(RECORDS TO PROCESS)
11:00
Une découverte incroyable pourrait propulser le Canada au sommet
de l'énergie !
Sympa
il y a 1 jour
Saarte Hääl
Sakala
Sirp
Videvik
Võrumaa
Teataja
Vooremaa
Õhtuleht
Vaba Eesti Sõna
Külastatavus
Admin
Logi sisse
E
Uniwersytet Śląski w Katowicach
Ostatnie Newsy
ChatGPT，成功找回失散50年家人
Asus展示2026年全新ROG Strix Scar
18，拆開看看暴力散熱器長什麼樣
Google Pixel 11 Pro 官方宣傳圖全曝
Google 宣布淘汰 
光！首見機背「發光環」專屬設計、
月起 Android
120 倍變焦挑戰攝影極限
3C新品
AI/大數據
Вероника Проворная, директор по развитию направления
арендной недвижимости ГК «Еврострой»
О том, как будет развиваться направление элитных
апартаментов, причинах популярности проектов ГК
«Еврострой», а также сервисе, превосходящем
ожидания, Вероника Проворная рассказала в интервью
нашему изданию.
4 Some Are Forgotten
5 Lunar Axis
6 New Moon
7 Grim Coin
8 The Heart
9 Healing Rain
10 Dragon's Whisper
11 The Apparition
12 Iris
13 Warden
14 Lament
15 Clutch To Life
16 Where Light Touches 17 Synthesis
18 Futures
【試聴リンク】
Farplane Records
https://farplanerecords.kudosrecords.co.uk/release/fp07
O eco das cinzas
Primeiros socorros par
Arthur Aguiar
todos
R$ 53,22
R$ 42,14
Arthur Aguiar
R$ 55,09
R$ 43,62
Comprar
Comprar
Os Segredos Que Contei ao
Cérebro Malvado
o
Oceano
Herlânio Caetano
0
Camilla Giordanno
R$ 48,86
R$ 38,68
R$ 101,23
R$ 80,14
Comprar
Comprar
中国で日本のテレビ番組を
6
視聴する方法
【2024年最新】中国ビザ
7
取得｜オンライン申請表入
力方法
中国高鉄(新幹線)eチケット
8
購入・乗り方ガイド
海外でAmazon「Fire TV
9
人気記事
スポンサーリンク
(End RECORDS TO PROCESS)
**WRITTEN TASK**.
Look above for the line holding "Uniwersytet Śląski w Katowicach". Print it and every line after it, exactly, through the line holding "ожидания, Вероника Проворная".

**ANSWER SPACE**.
Uniwersytet Śląski w Katowicach
Ostatnie Newsy
ChatGPT，成功找回失散50年家人
Asus展示2026年全新ROG Strix Scar
18，拆開看看暴力散熱器長什麼樣
Google Pixel 11 Pro 官方宣傳圖全曝
Google 宣布淘汰 
光！首見機背「發光環」專屬設計、
月起 Android
120 倍變焦挑戰攝影極限
3C新品
AI/大數據
Вероника Проворная, директор по развитию направления
арендной недвижимости ГК «Еврострой»
О том, как будет развиваться направление элитных
апартаментов, причинах популярности проектов ГК
«Еврострой», а также сервисе, превосходящем
ожидания, Вероника Проворная рассказала в интервью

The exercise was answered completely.